### ASSIGNED TASK A
Answer these questions from the article on the 130,000-node Kubernetes cluster:
(i) What node count had GKE previously announced?
(ii) Up to roughly how many nodes are standard Kubernetes distributions designed to support?
(iii) What figure can object counts exceed at this scale?
### ASSIGNED TASK B
State whether each statement agrees with the article on the 130,000-node Kubernetes cluster, and support each answer with the deciding words from the article:
(i) Amazon EKS has raised the node limit to 100,000.
(ii) The article presents the 130,000-node cluster as a production deployment.
(iii) Standard Kubernetes distributions support at most 150,000 pods.
### ASSIGNED TASK C
Carry on the article on the 130,000-node Kubernetes cluster from its final sentence.

Building a 130K Node Kubernetes Cluster

The relentless demand for artificial intelligence (AI) and machine learning (ML) workloads is pushing the boundaries of cloud infrastructure, requiring unprecedented compute resources. In a groundbreaking experimental feat, Google Cloud has shattered Kubernetes scalability records by successfully constructing and operating a 130,000-node cluster within Google Kubernetes Engine (GKE). This achievement, doubling the size of its previously announced 65,000-node capability, offers a compelling case study into the architectural innovations and engineering prowess required to manage Kubernetes at an exascale.

This article delves into the technical challenges and solutions involved in building and maintaining such an immense Kubernetes cluster, exploring the re-imagined control plane, advanced networking and storage paradigms, and the operational strategies necessary to orchestrate over a hundred thousand nodes.

The Hyperscale Challenge: Pushing Kubernetes Limits

Standard Kubernetes distributions are typically designed to support clusters up to around 5,000 nodes, with a maximum of 150,000 pods. While major cloud providers like Amazon EKS have pushed this limit to 100,000 nodes and GKE to 65,000 nodes for production, reaching 130,000 nodes in a single cluster is a monumental leap. This scale introduces a cascade of fundamental bottlenecks across the entire Kubernetes architecture, from the core control plane components to networking and persistent storage.

At this scale, every interaction with the cluster, every state change, and every resource allocation multiplies the load on the control plane. Traditional Kubernetes setups falter due to the immense volume of objects and the rate of operations required. Engineers must contend with issues like control plane saturation, API server queuing, and etcd database strain, where object counts can exceed 1.3 billion. Overcoming these challenges necessitates rethinking core components and introducing advanced optimization techniques.

[Page-level text extractions]

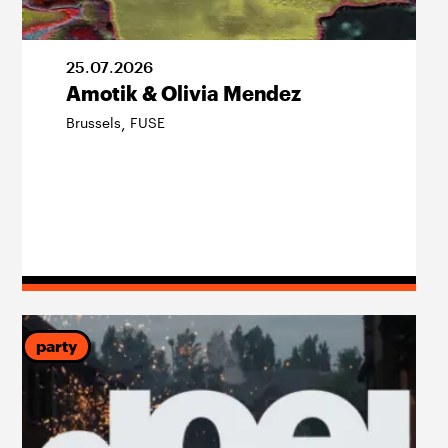
25
.
07
.
2026
Amotik & Olivia Mendez
Brussels
FUSE
,
party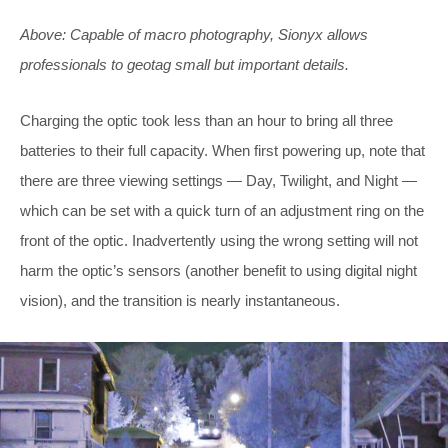
Above: Capable of macro photography, Sionyx allows
professionals to geotag small but important details.
Charging the optic took less than an hour to bring all three
batteries to their full capacity. When first powering up, note that
there are three viewing settings — Day, Twilight, and Night —
which can be set with a quick turn of an adjustment ring on the
front of the optic. Inadvertently using the wrong setting will not
harm the optic’s sensors (another benefit to using digital night
vision), and the transition is nearly instantaneous.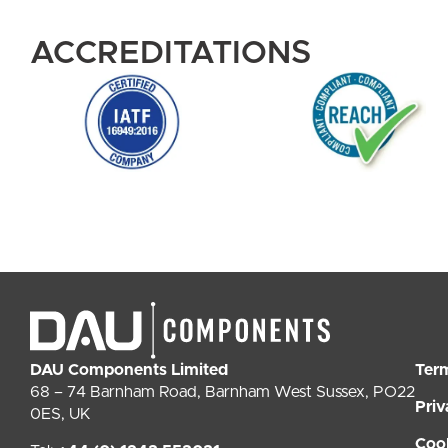
ACCREDITATIONS
DAU Components Limited
Ter
68 – 74 Barnham Road, Barnham West Sussex, PO22
Priv
0ES, UK
Coo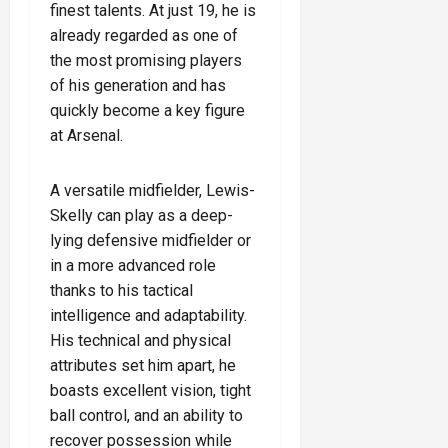
finest talents. At just 19, he is
already regarded as one of
the most promising players
of his generation and has
quickly become a key figure
at Arsenal.
A versatile midfielder, Lewis-
Skelly can play as a deep-
lying defensive midfielder or
in a more advanced role
thanks to his tactical
intelligence and adaptability.
His technical and physical
attributes set him apart, he
boasts excellent vision, tight
ball control, and an ability to
recover possession while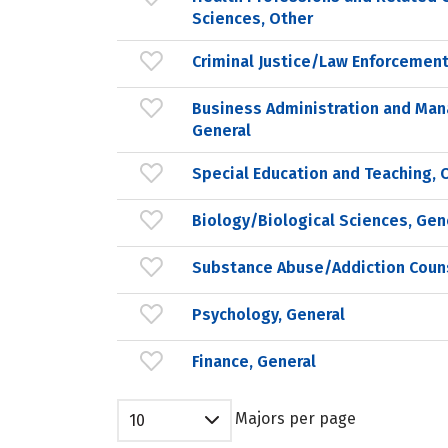
Sciences, Other
Criminal Justice/Law Enforcement
Business Administration and Ma
General
Special Education and Teaching, 
Biology/Biological Sciences, Gen
Substance Abuse/Addiction Coun
Psychology, General
Finance, General
Majors per page
10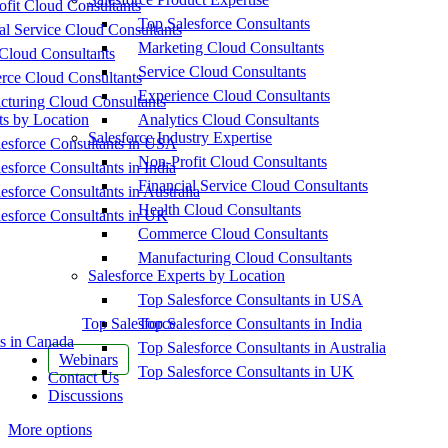
fit Cloud Consultants
Top Salesforce Consultants
al Service Cloud Consultants
Marketing Cloud Consultants
Cloud Consultants
Service Cloud Consultants
ce Cloud Consultants
Experience Cloud Consultants
cturing Cloud Consultants
ts by Location
Analytics Cloud Consultants
Salesforce Industry Expertise
esforce Consultants in USA
Non-Profit Cloud Consultants
esforce Consultants in India
Financial Service Cloud Consultants
esforce Consultants in Australia
Health Cloud Consultants
esforce Consultants in UK
Commerce Cloud Consultants
Manufacturing Cloud Consultants
Salesforce Experts by Location
Top Salesforce Consultants in USA
Top Salesforce
Top Salesforce Consultants in India
s in Canada
Top Salesforce Consultants in Australia
Webinars
Top Salesforce Consultants in UK
Contact Us
Discussions
More options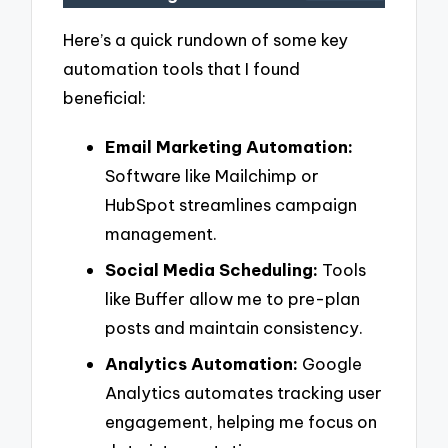
Here’s a quick rundown of some key
automation tools that I found
beneficial:
Email Marketing Automation:
Software like Mailchimp or
HubSpot streamlines campaign
management.
Social Media Scheduling:
Tools
like Buffer allow me to pre-plan
posts and maintain consistency.
Analytics Automation:
Google
Analytics automates tracking user
engagement, helping me focus on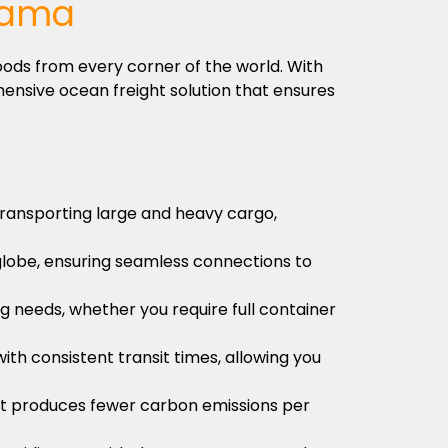
nama
oods from every corner of the world. With
ensive ocean freight solution that ensures
 transporting large and heavy cargo,
globe, ensuring seamless connections to
ng needs, whether you require full container
ith consistent transit times, allowing you
s it produces fewer carbon emissions per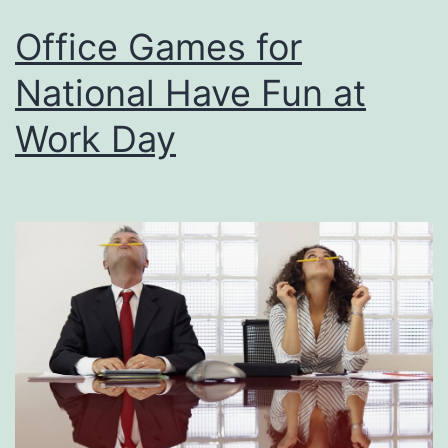
Office Games for
National Have Fun at
Work Day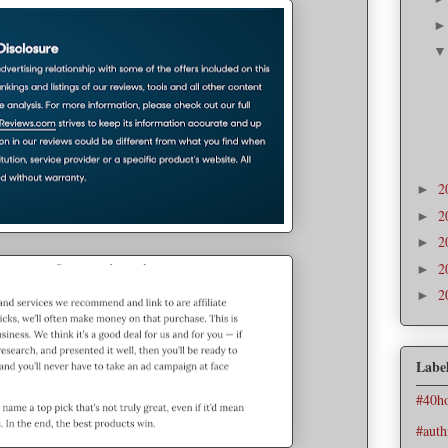
2
►
2
►
2
►
2
►
2
►
Labe
#40h
#auth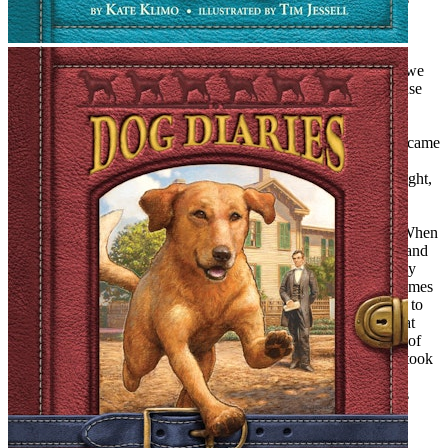
which 4-H troupe we belonged to.
Magical Portals
We looked everywhere for them: Mr. Raff’s cigar store (where we
would later buy our Beatles fan mags), an old wooden boat house
down at the beach, an abandoned rococo-baroque Victorian
mansion near my house just bristling with magical possibilities.
One Friday night, before our favorite TV show,
Twilight Zone,
came
on at 9:30, we took a candle and some matches and made a
pilgrimage to the Victorian mansion. It was a cold and windy night,
I recall, and when we spied a broken window off the porch, it
seemed to say to us, “Trespass, please!” With lit candle, we
solemnly walked from room to room, searching for the portal. When
we got to the third floor landing, the candle suddenly flared up and
then guttered. We screamed and tore out of that place back to my
mother’s warm, safe kitchen. Magic, we concluded, was sometimes
a pretty scary proposition. We steeled ourselves and determined to
make a return trip to the ruined mansion. We never managed that
second trip because a wrecker ball rolled in and leveled the site of
our closest brush with magic. A branch of the U.S. Post Office took
its place and, although we never attempted to break in (Federal
Offense!), we did loiter in the foyer, searching for magical signs
among the Wanted Posters and the public notices.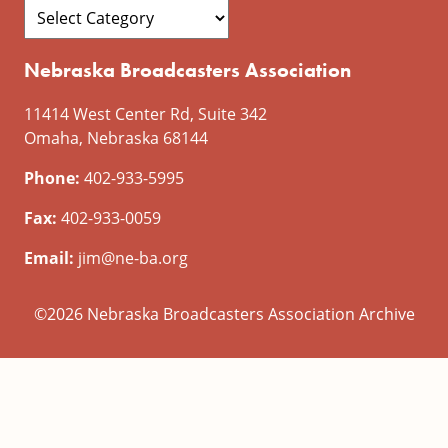
Nebraska Broadcasters Association
11414 West Center Rd, Suite 342
Omaha, Nebraska 68144
Phone:
402-933-5995
Fax:
402-933-0059
Email:
jim@ne-ba.org
©2026 Nebraska Broadcasters Association Archive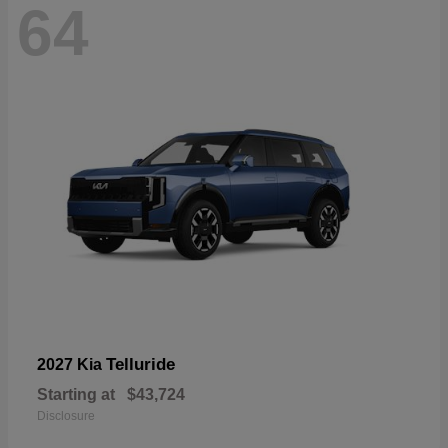
64
Telluride
2027 Kia
Starting at
$43,724
Disclosure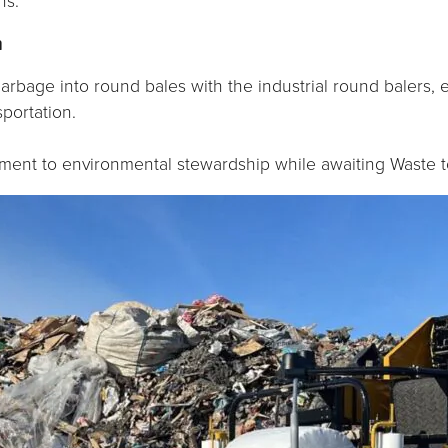
ns.
n
arbage into round bales with the industrial round balers,
portation.
tment to environmental stewardship while awaiting Waste t
Necessary
These
cookies are
not
optional.
They are
needed for
the website
to function.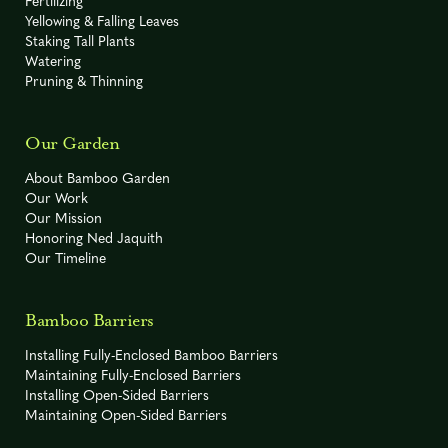
Fertilizing
Yellowing & Falling Leaves
Staking Tall Plants
Watering
Pruning & Thinning
Our Garden
About Bamboo Garden
Our Work
Our Mission
Honoring Ned Jaquith
Our Timeline
Bamboo Barriers
Installing Fully-Enclosed Bamboo Barriers
Maintaining Fully-Enclosed Barriers
Installing Open-Sided Barriers
Maintaining Open-Sided Barriers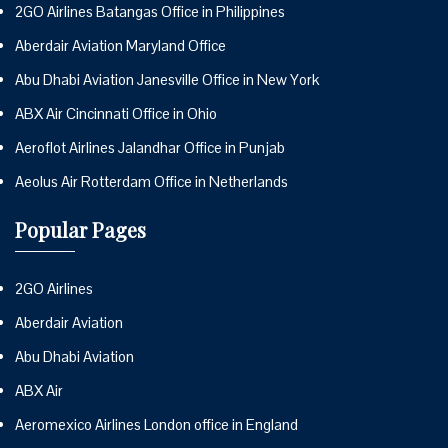
2GO Airlines Batangas Office in Philippines
Aberdair Aviation Maryland Office
Abu Dhabi Aviation Janesville Office in New York
ABX Air Cincinnati Office in Ohio
Aeroflot Airlines Jalandhar Office in Punjab
Aeolus Air Rotterdam Office in Netherlands
Popular Pages
2GO Airlines
Aberdair Aviation
Abu Dhabi Aviation
ABX Air
Aeromexico Airlines London office in England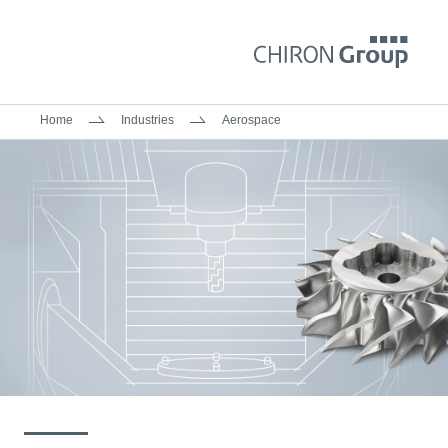
Home
Industries
Aerospace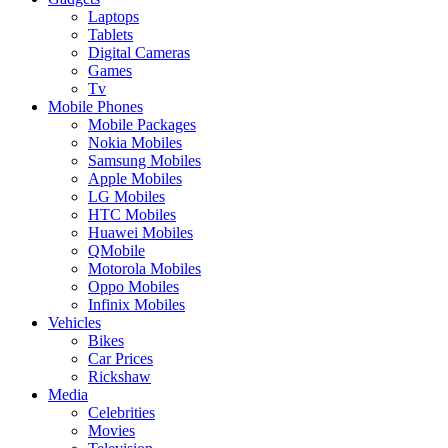
Laptops
Tablets
Digital Cameras
Games
Tv
Mobile Phones
Mobile Packages
Nokia Mobiles
Samsung Mobiles
Apple Mobiles
LG Mobiles
HTC Mobiles
Huawei Mobiles
QMobile
Motorola Mobiles
Oppo Mobiles
Infinix Mobiles
Vehicles
Bikes
Car Prices
Rickshaw
Media
Celebrities
Movies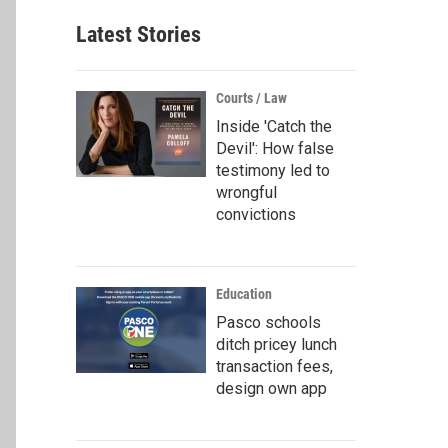
Latest Stories
Courts / Law
Inside 'Catch the
Devil': How false
testimony led to
wrongful
convictions
Education
Pasco schools
ditch pricey lunch
transaction fees,
design own app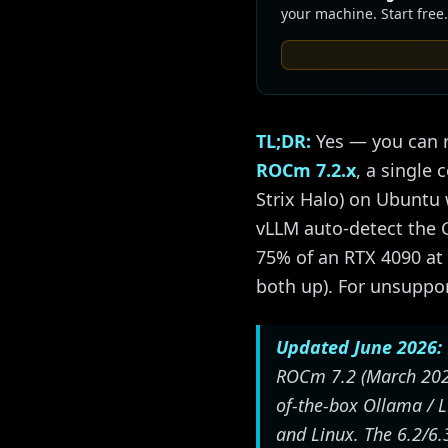
your machine. Start free.
TL;DR:
Yes — you can r
ROCm 7.2.x
, a single
Strix Halo) on Ubuntu
vLLM auto-detect the 
75% of an RTX 4090 at
both up). For unsuppo
Updated June 2026:
ROCm 7.2 (March 2026)
of-the-box Ollama / L
and Linux. The 6.2/6.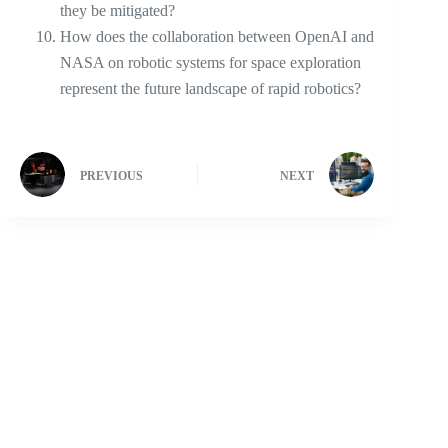
they be mitigated?
How does the collaboration between OpenAI and
NASA on robotic systems for space exploration
represent the future landscape of rapid robotics?
PREVIOUS
NEXT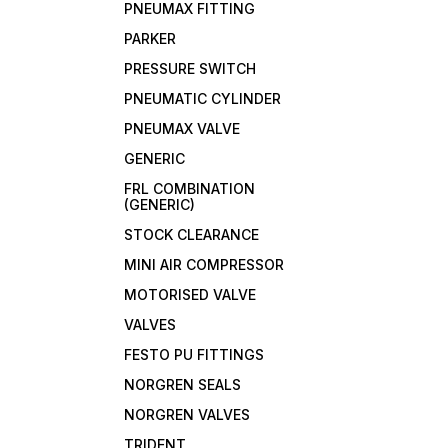
PNEUMAX FITTING
PARKER
PRESSURE SWITCH
PNEUMATIC CYLINDER
PNEUMAX VALVE
GENERIC
FRL COMBINATION
(GENERIC)
STOCK CLEARANCE
MINI AIR COMPRESSOR
MOTORISED VALVE
VALVES
FESTO PU FITTINGS
NORGREN SEALS
NORGREN VALVES
TRIDENT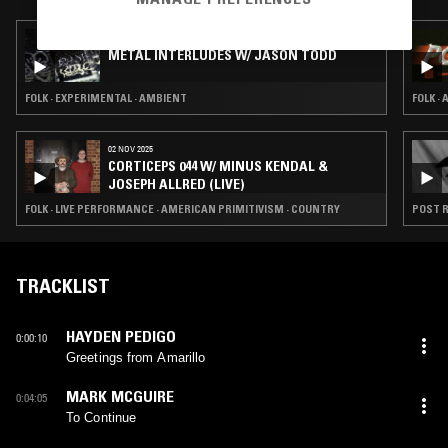
13 APR 2026
METAL INTERLUDES W/ JASON TODD
FOLK · EXPERIMENTAL · AMBIENT
FOLK ·
02 NOV 2025
CORTICEPS 044 W/ MINUS KENDAL &
JOSEPH ALLRED (LIVE)
FOLK · LIVE PERFORMANCE · AMERICAN PRIMITIVISM · COUNTRY
POST R
TRACKLIST
HAYDEN PEDIGO
0:00:10
Greetings from Amarillo
MARK MCGUIRE
0:04:05
To Continue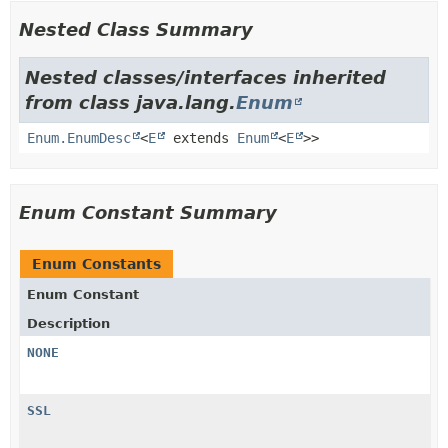
Nested Class Summary
Nested classes/interfaces inherited
from class java.lang.
Enum
Enum.EnumDesc
<
E
extends
Enum
<
E
>>
Enum Constant Summary
Enum Constants
Enum Constant
Description
NONE
SSL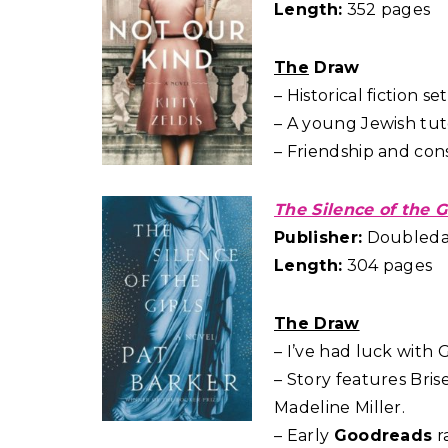
Length:
352 pages
The
Draw
– Historical fiction s
– A young Jewish tut
– Friendship and co
The Silence of the G
Publisher:
Doubleday
Length:
304 pages
The Draw
– I’ve had luck with 
– Story features Bris
Madeline Miller.
– Early
Goodreads
r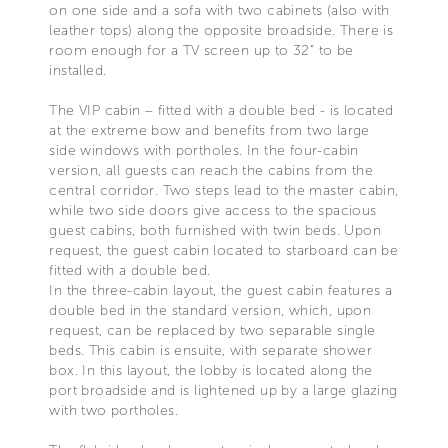
on one side and a sofa with two cabinets (also with
leather tops) along the opposite broadside. There is
room enough for a TV screen up to 32” to be
installed.
The VIP cabin – fitted with a double bed - is located
at the extreme bow and benefits from two large
side windows with portholes. In the four-cabin
version, all guests can reach the cabins from the
central corridor. Two steps lead to the master cabin,
while two side doors give access to the spacious
guest cabins, both furnished with twin beds. Upon
request, the guest cabin located to starboard can be
fitted with a double bed.
In the three-cabin layout, the guest cabin features a
double bed in the standard version, which, upon
request, can be replaced by two separable single
beds. This cabin is ensuite, with separate shower
box. In this layout, the lobby is located along the
port broadside and is lightened up by a large glazing
with two portholes.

### REPLY A
(i) 65,000 nodes
(ii) Around 5,000 nodes
(iii) 1.3 billion

### REPLY B
(i) Yes: "While major cloud providers like Amazon EKS have pushed this limit to 100,000 nodes"
(ii) No: "In a groundbreaking experimental feat"
(iii) Yes: "with a maximum of 150,000 pods"

### REPLY C
Kubernetes control plane components — Photo by Markus Winkler on Unsplash

Reimagining the Control Plane: API Server and etcd at Scale

The Kubernetes control plane, consisting of the API server, etcd, scheduler, and controller manager, acts as the brain of the cluster. At 130,000 nodes, these components require significant architectural overhauls to maintain responsiveness and stability.

The API Server: The Cluster’s Gateway Under Pressure

The kube-apiserver is the front-end for the Kubernetes control plane, handling all requests. In a hyperscale cluster, it becomes the most heavily utilized component. To mitigate saturation, horizontal scaling of the API server is crucial, often involving multiple instances behind a load balancer to distribute the request load.

Further optimizations include:

API Priority and Fairness (APF): This mechanism acts like an intelligent traffic controller, categorizing incoming requests into different priority levels to prevent any single user or misbehaving application from monopolizing the API server.
Caching Strategies: Leveraging client-side caches and optimizing how clients retrieve resources can significantly reduce the volume of direct API server queries.
Downward API: For applications needing metadata about themselves (e.g., pod labels, annotations), the Downward API allows direct injection of this information into pods, eliminating the need for frequent API server polling by sidecars or init containers.

etcd: The Stateful Bottleneck

etcd, Kubernetes’ distributed key-value store, is often the single most critical and limiting factor for cluster scalability. It stores the entire state of the cluster, and its performance directly impacts API server responsiveness and overall cluster health. At 130,000 nodes, a monolithic etcd deployment is simply unsustainable.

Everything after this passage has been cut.